Le projet a duré 3 années, il s’est donc inscrit dans la durée. Mais pas suffisamment pour les habitantes qui évoquent un sentiment d’abandon à la fin de celui-ci. Et, ce d’autant plus que le groupe était prêt à poursuivre son investissement.  « C’était bien de penser à nous, les habitants de la ville, mais je pense que pour pouvoir mener à bien ces projets, … En tout cas, que ce soit ancré… moi, je pense que ce n’est pas sur une séquence que ça va être ancré dans la tête des gens. Il faudrait le renouveler, peut-être. Je ne sais pas… chaque année… quand même, si je sais que ça demande beaucoup de boulot derrière. Mais en tout cas, pour que ce soit ancré, il ne faut pas laisser les gens, après, sur le bord de la route et leur dire : ‘bon, ben, ça y est, on vous a fait un petit projet nutrition, et puis là…’ »

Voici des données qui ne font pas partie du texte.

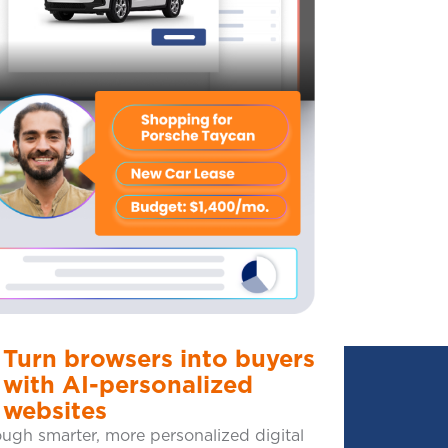
Turn browsers into buyers
with AI-personalized
websites
ugh smarter, more personalized digital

Groupe de personnes débattant

Dossier Participation des habitants-usagers-citoyens

Notes:

  • 1 . Voir les facteurs d’efficacité dans le Dossier Comprendre & Agir consacré à la nutrition, PromoSanté IdF, 2018
  • 2 . La méthode des focus groups (groupes focalisés) est une méthode qualitative de recueil des données. Il s’agit d’une technique d’entretien de groupe, un groupe de discussion semi-structuré, modéré par un animateur neutre en présence d’un observateur, qui a pour but de collecter des informations sur un nombre limité de questions définies à l’avance. Centre de recherche Spiral de Liège
  • 3 . Méthode de production d’intelligence collective qui facilite une prise de parole publique, sous forme de débat dynamique qui favorise la participation.
  • 4 . Projet d’intervention probante qui a pour objectif d’améliorer l’équilibre alimentaire et la qualité nutritionnelle des aliments en favorisant des achats sans coût supplémentaire dans une population défavorisée.
  • 5 . Le terme « formation » est utilisé dans ce projet pour désigner des ateliers de sensibilisation sur les pratiques culinaires, la nutrition et le jardinage. Il s’agit d’un terme choisi par les habitants.
  • 6 . Le brainstorming est une technique d'animation ayant pour but de générer de nouvelles idées.
  • 7 . Dans le texte, Les Savoirs des personnes concernées, Olivia Gross explique comment l’élaboration collective des savoirs permet une montée en généralité des savoirs.
  • 8 . Au moment de l’entretien (juin 2021), l’évaluation n’était pas terminée. Mais les résultats sont aujourd’hui disponibles.